Task to complete
Beginning at the line containing "vfov_deg: 9.2" and continuing to the end of the records below, give each line again exactly as it stands, and only those lines.

Start of Data listing

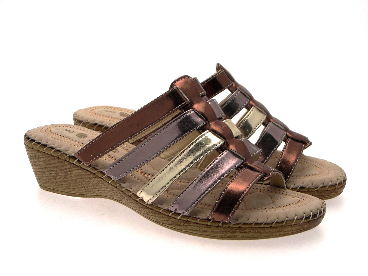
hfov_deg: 27.0
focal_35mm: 72
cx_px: 184
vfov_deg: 20.4
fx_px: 765
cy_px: 138
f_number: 3.8
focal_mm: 15.3
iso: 100
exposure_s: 1/88.3
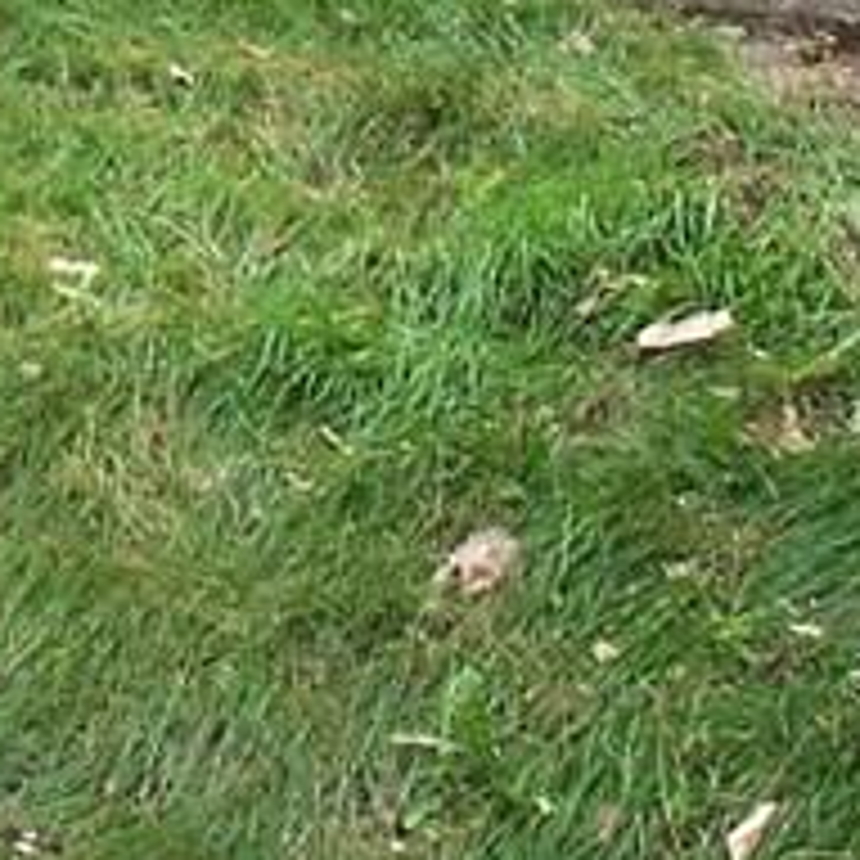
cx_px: -50
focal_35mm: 180
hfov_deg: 9.6
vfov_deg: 9.2
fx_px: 5059
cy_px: -828
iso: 80
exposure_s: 1/180
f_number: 2.8
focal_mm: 6.3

End of Data listing

Your solution
vfov_deg: 9.2
fx_px: 5059
cy_px: -828
iso: 80
exposure_s: 1/180
f_number: 2.8
focal_mm: 6.3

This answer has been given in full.